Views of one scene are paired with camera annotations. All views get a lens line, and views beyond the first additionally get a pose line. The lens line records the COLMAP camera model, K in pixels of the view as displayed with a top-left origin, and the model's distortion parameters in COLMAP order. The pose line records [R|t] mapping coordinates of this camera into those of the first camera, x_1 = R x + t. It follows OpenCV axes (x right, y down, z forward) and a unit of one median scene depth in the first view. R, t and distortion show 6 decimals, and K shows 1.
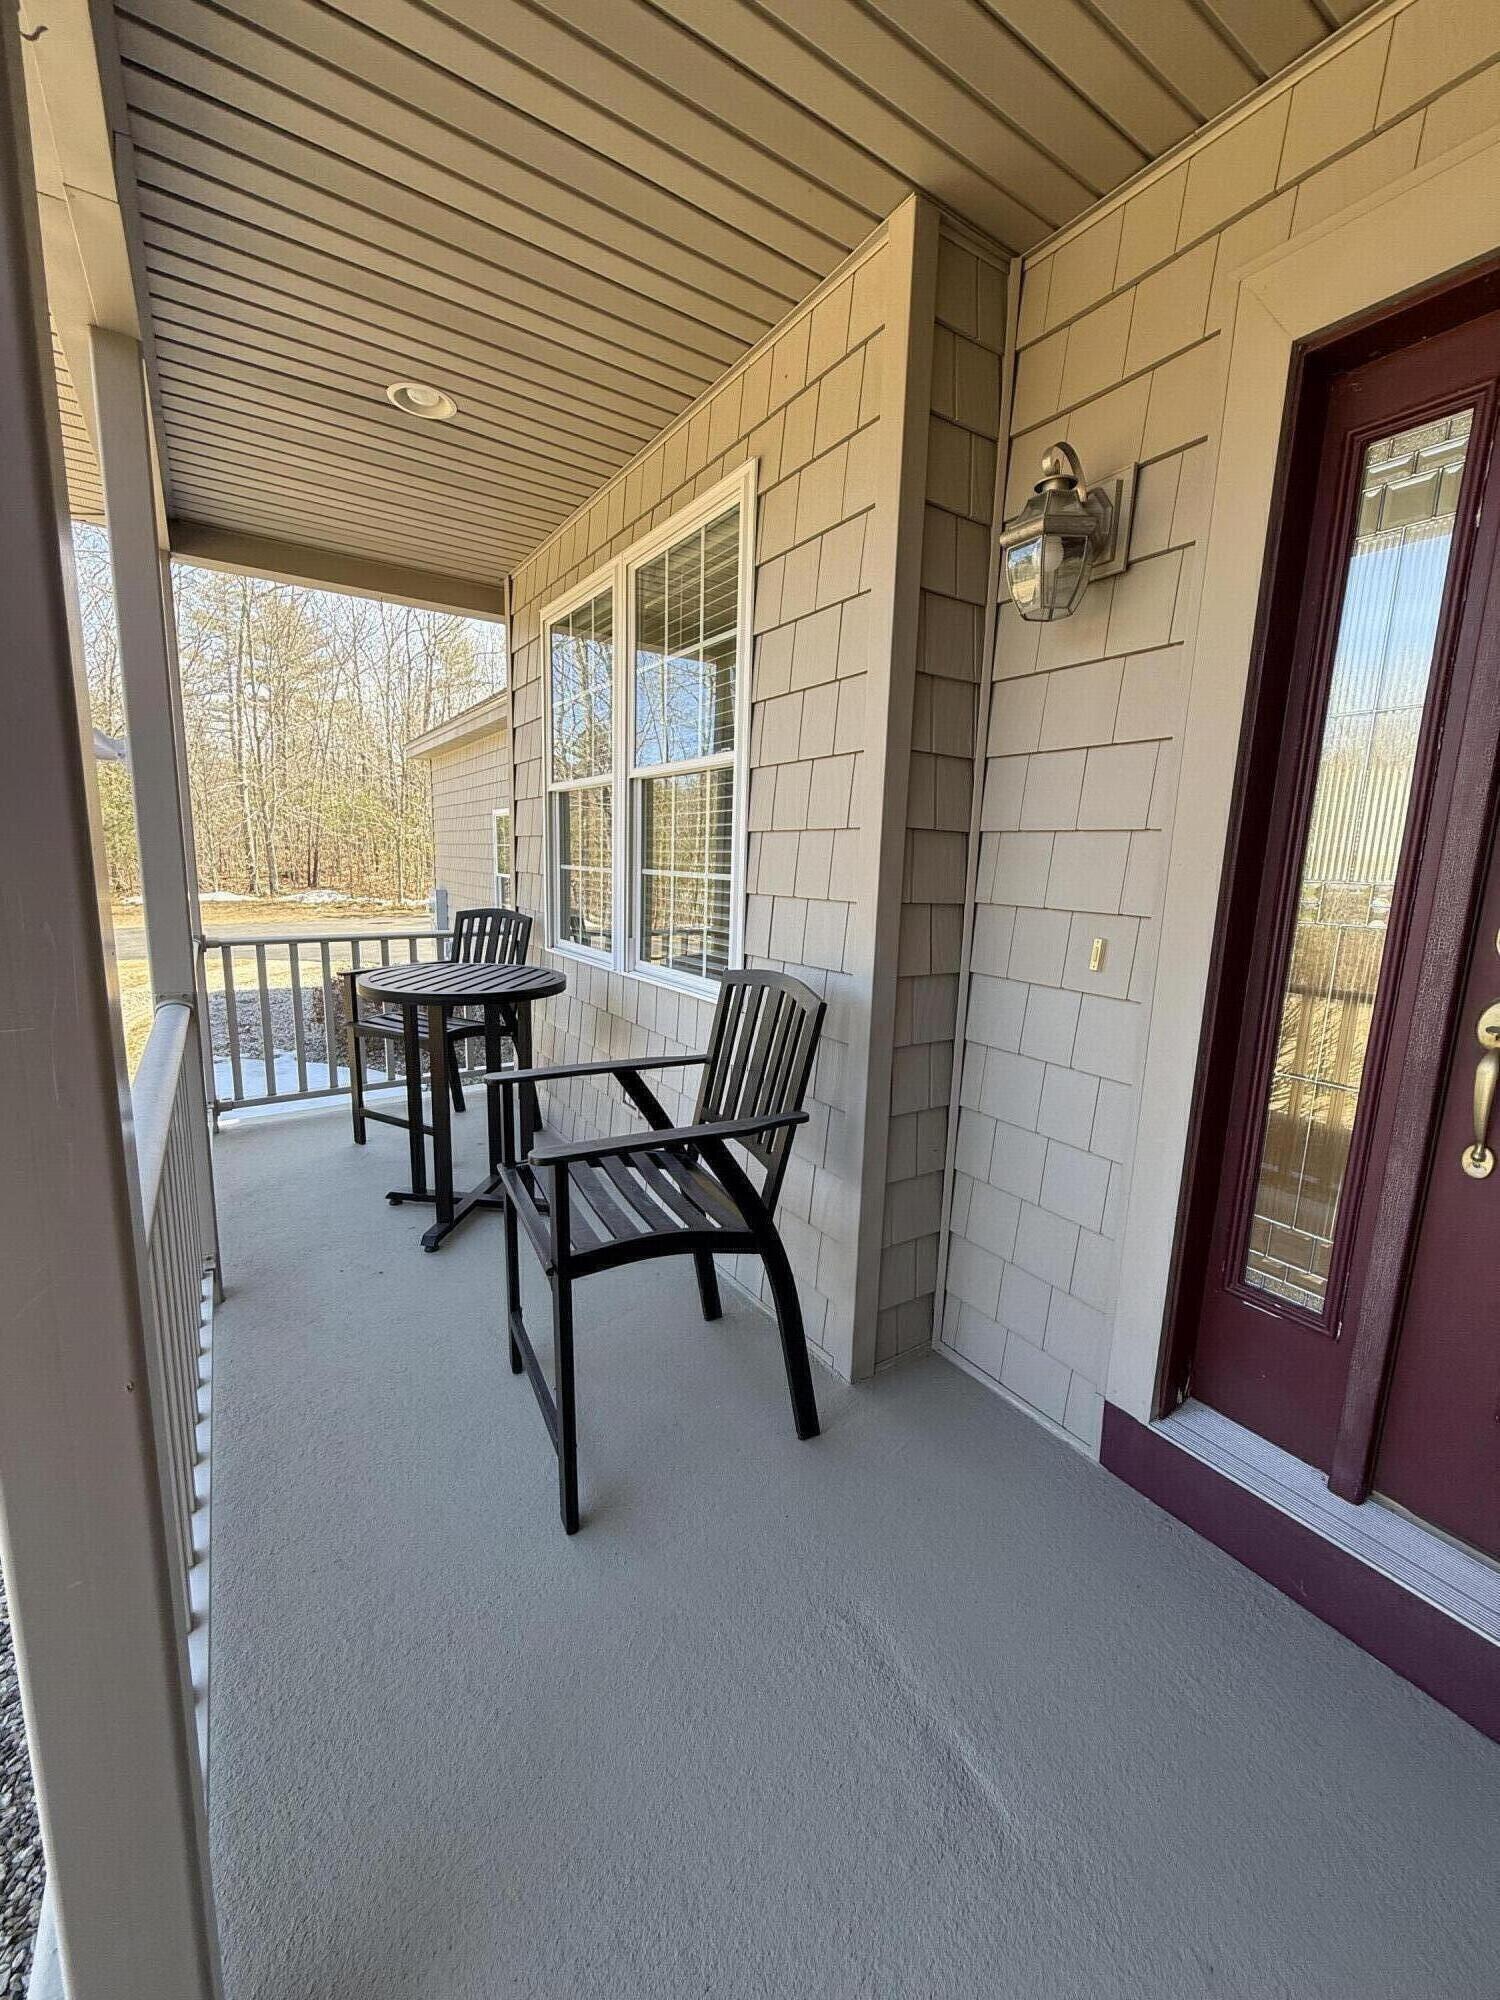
lens RADIAL K [[783.6, 0, 750.0], [0, 783.6, 1000.0], [0, 0, 1]] dist [-0.004959, -0.000248]
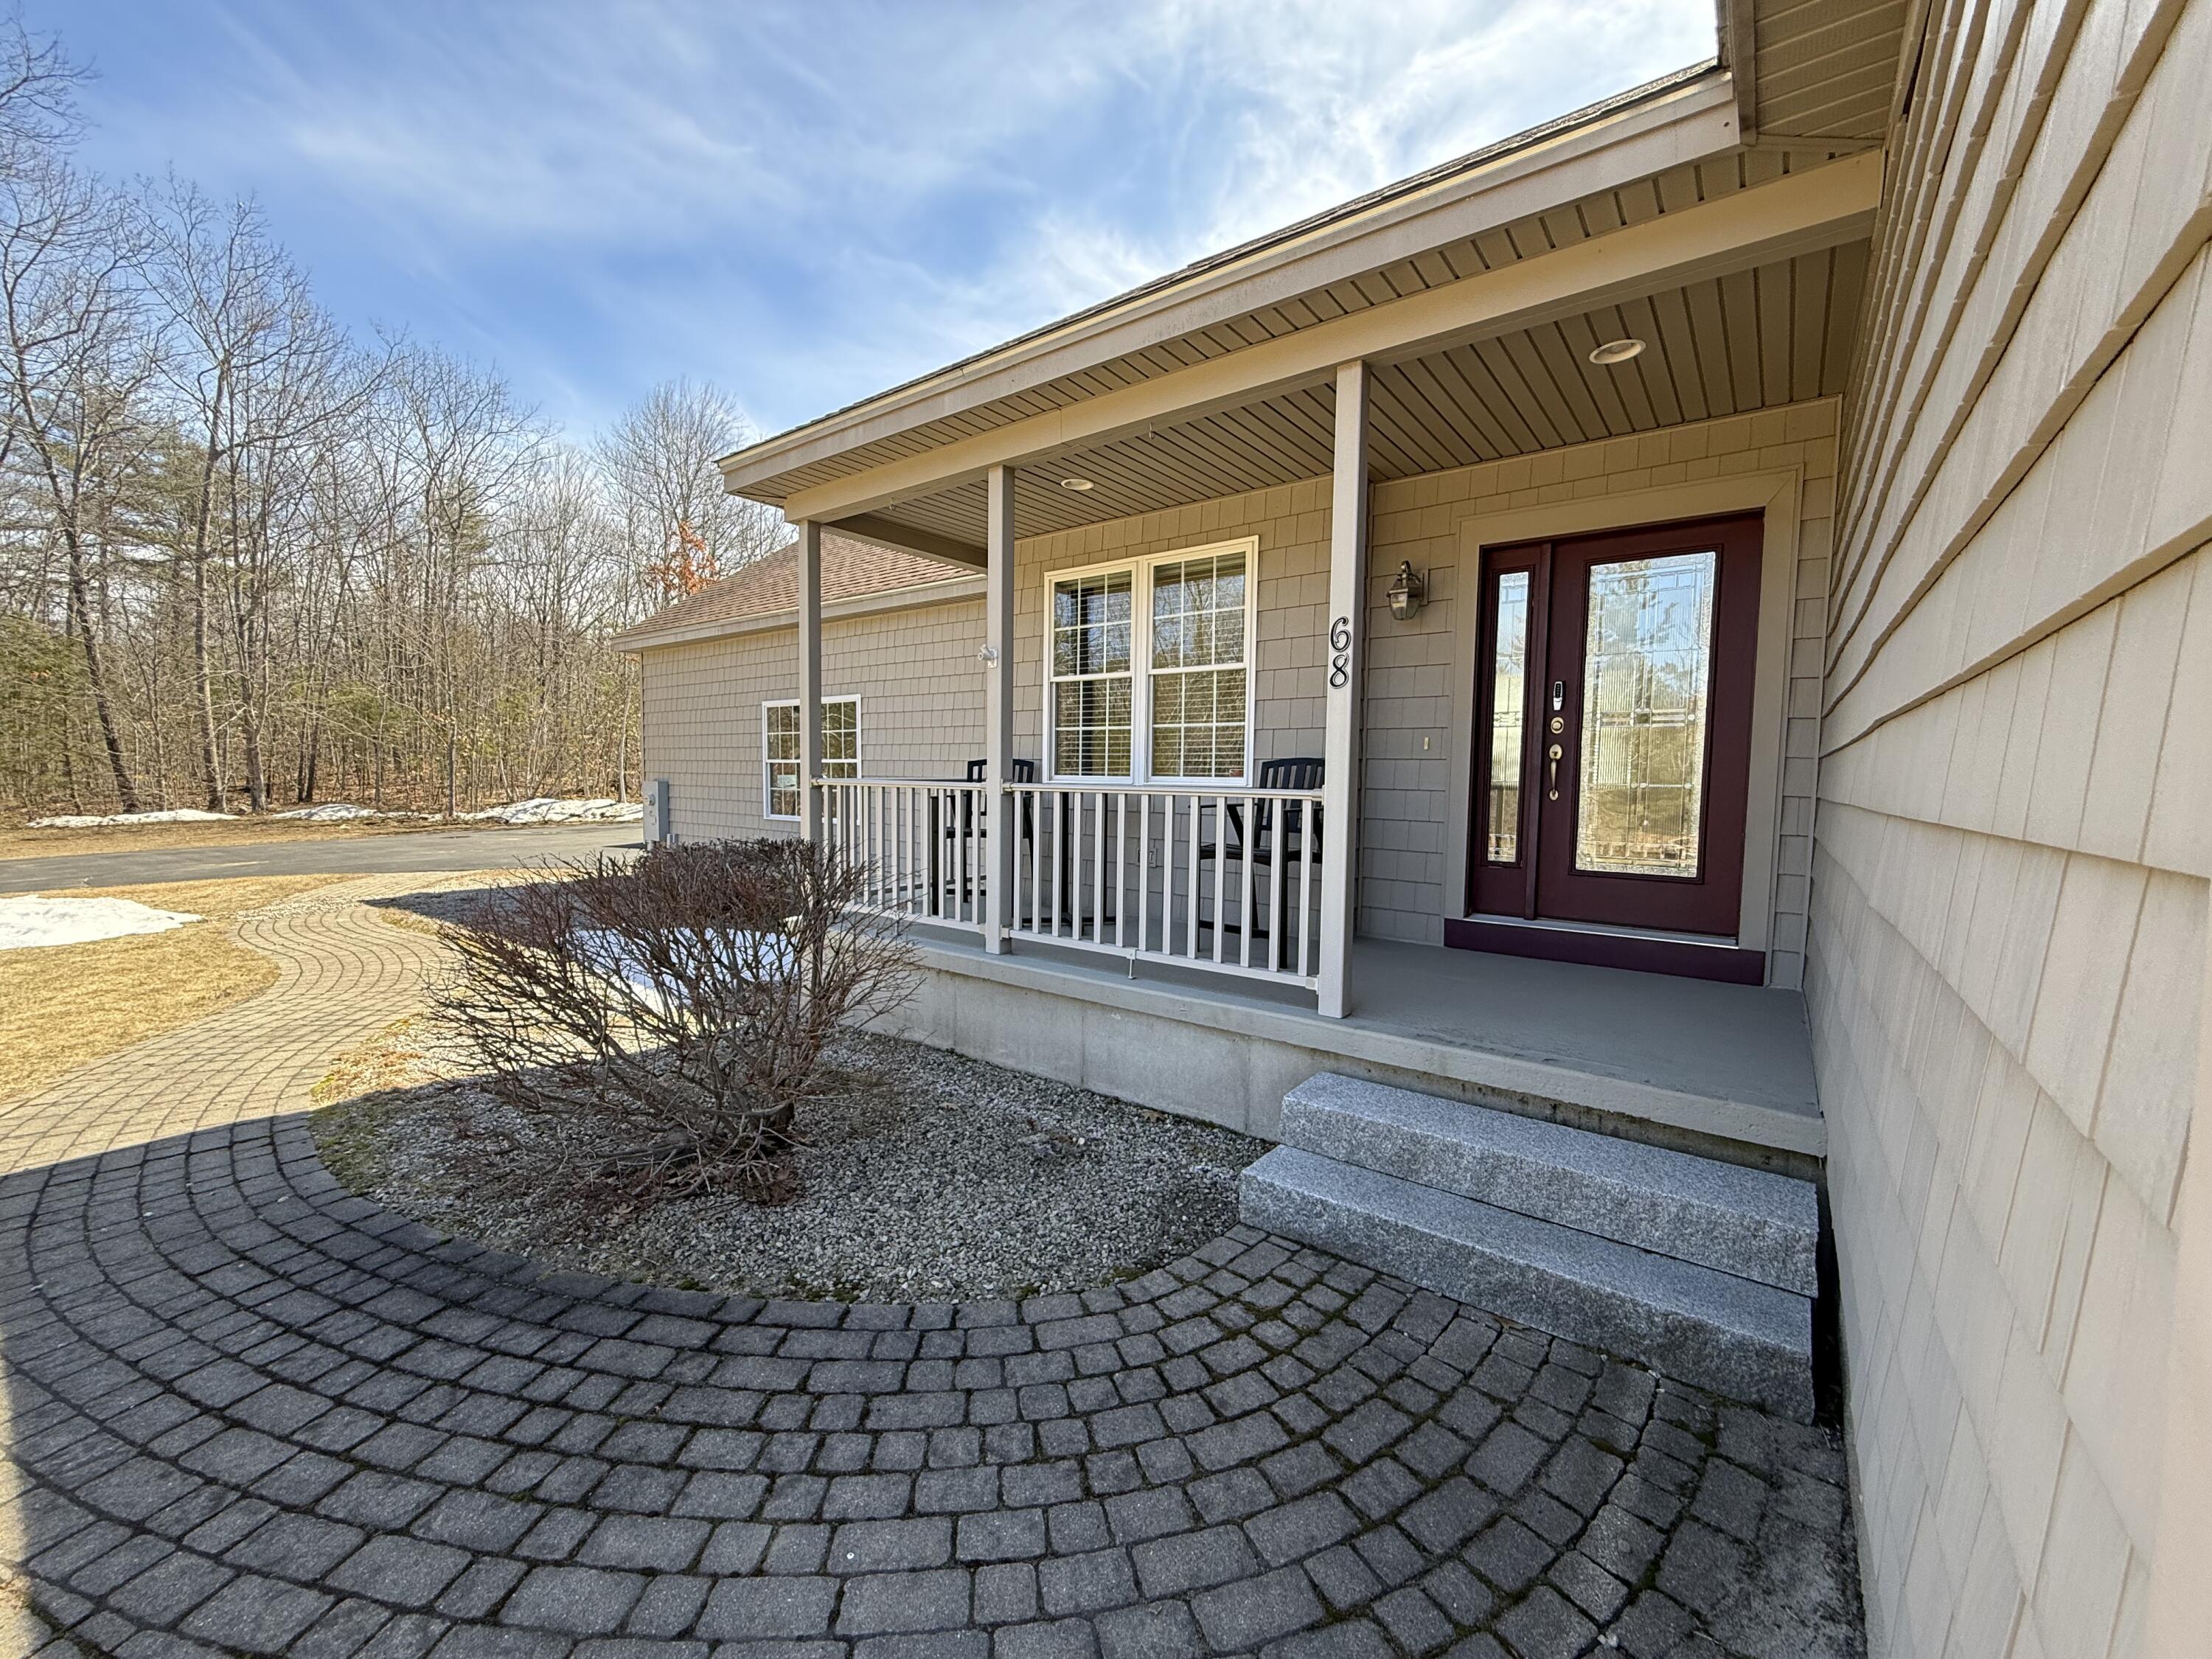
lens RADIAL K [[866.7, 0, 1106.0], [0, 866.7, 829.5], [0, 0, 1]] dist [-0.004959, -0.000248]
pose [[0.944978, -0.036128, 0.325132, -1.490785], [0.070720, 0.992942, -0.095210, 0.419725], [-0.319398, 0.112965, 0.940864, -1.319468]]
= = =
*Action item*
Reproduce every line of the material above verbatim, leaving out the pictures.

*Answer to this task*
Views of one scene are paired with camera annotations. All views get a lens line, and views beyond the first additionally get a pose line. The lens line records the COLMAP camera model, K in pixels of the view as displayed with a top-left origin, and the model's distortion parameters in COLMAP order. The pose line records [R|t] mapping coordinates of this camera into those of the first camera, x_1 = R x + t. It follows OpenCV axes (x right, y down, z forward) and a unit of one median scene depth in the first view. R, t and distortion show 6 decimals, and K shows 1.
lens RADIAL K [[783.6, 0, 750.0], [0, 783.6, 1000.0], [0, 0, 1]] dist [-0.004959, -0.000248]
lens RADIAL K [[866.7, 0, 1106.0], [0, 866.7, 829.5], [0, 0, 1]] dist [-0.004959, -0.000248]
pose [[0.944978, -0.036128, 0.325132, -1.490785], [0.070720, 0.992942, -0.095210, 0.419725], [-0.319398, 0.112965, 0.940864, -1.319468]]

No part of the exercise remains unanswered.